In mostra l’arte

«Quei lavori creati dalla solitudine e da impulsi creativi puri ed autentici - dove le preoccupazioni della concorrenza, l'acclamazione e la promozione sociale non interferiscono - sono, proprio a causa di questo, più preziosi delle produzioni dei professionisti». Le parole di Jean Dubuffet, padre nobile della così detta art brut che alla fine degli anni ’40 raccolse la straordinaria produzione artistica di persone affette da disagio psichico, tornano prepotentemente d’attualità davanti alle opere dei giovani pazienti del dipartimento di neuropsichiatria infantile dell’ospedale San Paolo. Guardandoli, questi dipinti a tecnica mista potrebbero appartenere alla collezione di qualsiasi buona galleria di arte contemporanea, per la maturità e la libertà del segno e la scelta dei cromatismi. Ma gli autori della mostra che si apre oggi al Casello Rotary di Piazza 5 Giornate artisti non sono, almeno nell’accezione riconosciuta dal «sistema» ma, per ironia e paradosso, sono giovani individui con gravissimi disturbi della comunicazione e che la psichiatria definisce «autistici». L’autismo è un disturbo che colpisce circa quattro bambini su mille per cause ancora in gran parte oscure e si manifesta intorno al secondo anno di vita con alterazioni del comportamento, del linguaggio e della capacità al gioco. L’associazione Koala, nata quattro anni fa per iniziativa dell’unità ospedaliera diretta dal professor Carlo Denti, ha affiancato alle tradizionali attività di cura laboratori di arteterapia finalizzati ad alimentare la creatività e le modalità di comunicazione dei pazienti che hanno un’età compresa tra i tre e i 18 anni. Il risultato ha stupito gli stessi sanitari perché buona parte delle opere dei circa 150 ospiti del ragazzi in cura al centro per l’autismo di via Vallarsa manifestano un’incredibile vitalità e una sintesi formale fortemente artistica. Alcuni lavori ricordano i grandi Maestri del neoespressionismo tedesco come Baselitz o Hödicke, altri il graffitismo americano alla Jean Michel Basquiat, altri ancora l’action painting di Jackson Pollock.
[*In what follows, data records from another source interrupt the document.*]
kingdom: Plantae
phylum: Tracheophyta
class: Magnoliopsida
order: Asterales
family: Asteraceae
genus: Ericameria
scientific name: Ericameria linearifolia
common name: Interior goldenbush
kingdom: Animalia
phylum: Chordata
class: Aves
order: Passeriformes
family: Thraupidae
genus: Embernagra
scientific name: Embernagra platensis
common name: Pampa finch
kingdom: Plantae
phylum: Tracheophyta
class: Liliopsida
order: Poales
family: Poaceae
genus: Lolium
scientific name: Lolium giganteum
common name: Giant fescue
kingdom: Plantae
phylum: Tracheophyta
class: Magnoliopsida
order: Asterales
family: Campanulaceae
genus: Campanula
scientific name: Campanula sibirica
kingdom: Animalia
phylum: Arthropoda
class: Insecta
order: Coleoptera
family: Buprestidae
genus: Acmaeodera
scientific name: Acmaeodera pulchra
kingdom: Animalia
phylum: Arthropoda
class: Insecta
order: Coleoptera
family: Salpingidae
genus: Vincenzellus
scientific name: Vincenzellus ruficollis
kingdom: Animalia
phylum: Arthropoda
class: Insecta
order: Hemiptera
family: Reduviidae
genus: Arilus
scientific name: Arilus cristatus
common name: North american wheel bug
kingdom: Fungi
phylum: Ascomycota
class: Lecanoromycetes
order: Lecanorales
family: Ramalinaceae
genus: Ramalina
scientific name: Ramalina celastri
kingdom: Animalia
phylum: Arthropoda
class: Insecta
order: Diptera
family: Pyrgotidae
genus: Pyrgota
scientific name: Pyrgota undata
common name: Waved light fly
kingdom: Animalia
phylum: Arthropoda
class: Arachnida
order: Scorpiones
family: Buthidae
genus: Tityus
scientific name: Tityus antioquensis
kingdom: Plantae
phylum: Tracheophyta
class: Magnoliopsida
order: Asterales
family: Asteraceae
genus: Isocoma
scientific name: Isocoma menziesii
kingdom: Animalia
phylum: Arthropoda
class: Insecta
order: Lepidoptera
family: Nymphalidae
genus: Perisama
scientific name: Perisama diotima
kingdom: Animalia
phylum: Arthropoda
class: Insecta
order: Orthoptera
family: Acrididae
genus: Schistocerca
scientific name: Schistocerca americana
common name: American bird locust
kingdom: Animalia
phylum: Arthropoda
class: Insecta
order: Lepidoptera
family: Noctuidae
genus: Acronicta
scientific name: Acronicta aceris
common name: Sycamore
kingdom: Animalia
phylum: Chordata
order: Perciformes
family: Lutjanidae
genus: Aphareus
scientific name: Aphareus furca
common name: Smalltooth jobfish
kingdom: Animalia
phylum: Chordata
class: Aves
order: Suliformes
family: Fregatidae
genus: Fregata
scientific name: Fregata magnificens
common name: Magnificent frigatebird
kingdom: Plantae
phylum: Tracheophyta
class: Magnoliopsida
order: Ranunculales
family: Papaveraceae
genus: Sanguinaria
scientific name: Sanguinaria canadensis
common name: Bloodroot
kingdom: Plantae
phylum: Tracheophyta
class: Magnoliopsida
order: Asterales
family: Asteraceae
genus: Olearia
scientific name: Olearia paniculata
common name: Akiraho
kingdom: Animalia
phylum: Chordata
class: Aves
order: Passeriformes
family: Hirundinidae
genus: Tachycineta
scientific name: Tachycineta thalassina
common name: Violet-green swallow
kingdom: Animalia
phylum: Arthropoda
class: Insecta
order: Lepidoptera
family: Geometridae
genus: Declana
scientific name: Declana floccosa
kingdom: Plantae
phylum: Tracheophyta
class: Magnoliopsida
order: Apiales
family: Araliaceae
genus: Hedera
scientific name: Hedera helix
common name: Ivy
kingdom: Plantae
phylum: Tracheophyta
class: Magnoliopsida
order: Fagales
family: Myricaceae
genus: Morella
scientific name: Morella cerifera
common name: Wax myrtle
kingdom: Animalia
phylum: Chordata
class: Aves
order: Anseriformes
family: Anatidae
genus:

«Ma un altro aspetto interessante, dice il professor Denti, è stato vedere come il disegno e la pittura favoriscano l’autostima e il senso di individuazione dei ragazzi. Uno di loro, durante l’esposizione, si avvicinava continuamente al proprio lavoro e lo toccava fisicamente. Lo sentiva come qualcosa di suo, un prodotto del proprio io». La mostra, aperta fino al 15 giugno, ha anche l’obbiettivo di sensibilizzare l’opinione pubblica sulla condizione di questi giovani che spesso pesa unicamente sulle spalle delle famiglie. Grazie ad un accordo tra l’ospedale San Paolo e il Comune di Milano, verrà messa a disposizione del Centro per l’Autismo un’area di circa mille metri quadri adiacente alla sede centrale dell’ospedale che potrà sostituire l’ormai inadeguata struttura di via Vallarsa. «Il nuovo spazio è un rustico e occorreranno almeno 800mila euro per ristrutturarlo - dice il professor Denti - ma siamo fiduciosi di riuscire a raccogliere i fondi».